As I think about what makes one a traditionalist, I realize that the distinction goes deeper than merely the knowledge of some processes, or having an interest in the history of the medium. Indeed, I think that the world of photography has transitioned into new hands. It used to be that photography was the favored avocation of introverts, allowing unquestioned solitary time in a darkroom—a private world behind a closed door where magic unfolded in development trays under the eerie glow of a safelight, and where one could be alone with their thoughts, disconnected from society, without having to explain. The photographer then was an eccentric, an alchemist, an observer. Today’s mainstream photographers seem almost the opposite: bold and outspoken and public; no longer experiencing, observing, and reacting, but planning and executing, broadcasting and marketing not only their photographs and thoughts but also their travels, corporate sponsors, and lifestyles, and even their most trivial accomplishments, to the widest audience they can reach. Most of today’s photographers no longer spend intimate hours processing and printing their work, and often go out of their way to promote tips and tricks and commercial services for minimizing and shortcutting such prolonged and solitary aspects of photography. In a sense, the tradition perhaps most obviously lost is that of finding profound pleasure and value in the photographic process, not to the detriment of the finished image, but as an indispensable and immensely pleasurable means to it.

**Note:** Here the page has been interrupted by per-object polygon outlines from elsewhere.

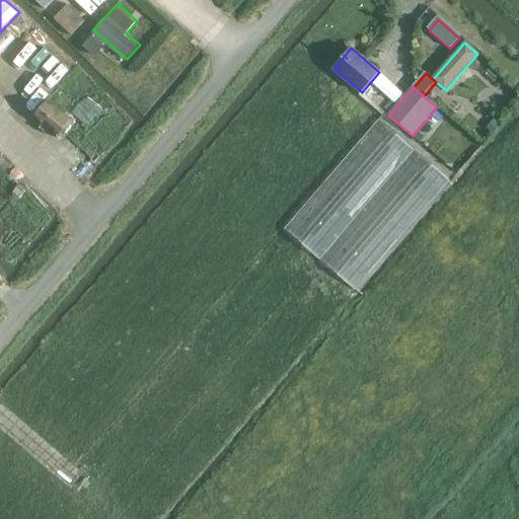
[(71,122),(48,101),(32,118),(42,126),(39,129),(45,134),(48,131),(57,139),(71,122)]
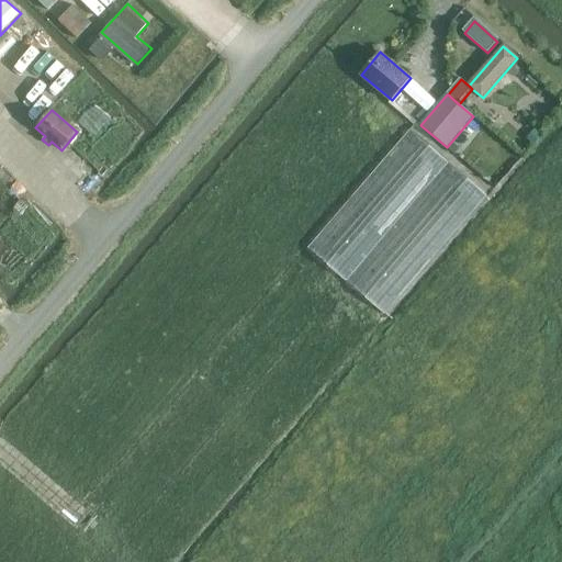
[(408,131),(308,248),(390,317),(490,199),(408,131)]
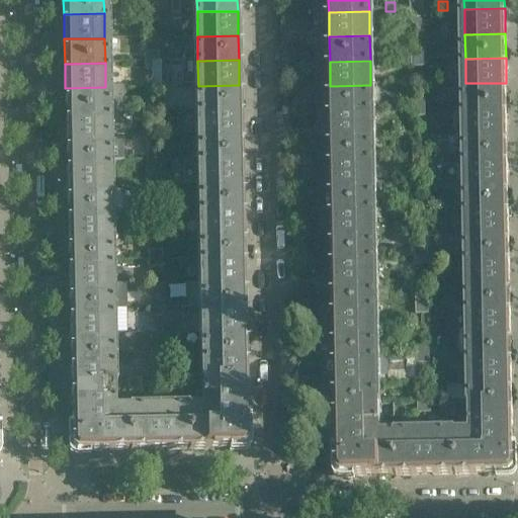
[(507,107),(506,83),(465,83),(465,108),(507,107)]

The worlds of introverts and extroverts are difficult to bridge. One does not fully understand the other and often considers it anathema. And yet, having observed both for some time I lament some of what was lost, not in terms of tradition, but in terms of lessons once learned, and now forgotten or unknown; and which can greatly enrich one’s joy of photography in ways not usually explained or taught in today’s photographic classes and texts.

And so, my advice to those not versed in the traditions of photography is not necessarily to practice them, but to learn the histories and philosophies of those who did. It is hard to explain the value of finding contentment and flow in one’s process to someone who had not already experienced them, or who does not naturally gravitate toward such states of mind. And yet, there is no denying their power. There is more to tradition than mixing chemistry or using certain equipment. Today, photographers no longer are forced to slow down by the nature of the technology available to them, but can still choose to do so and reap the associated rewards.

Thanks for reading – all the best to you.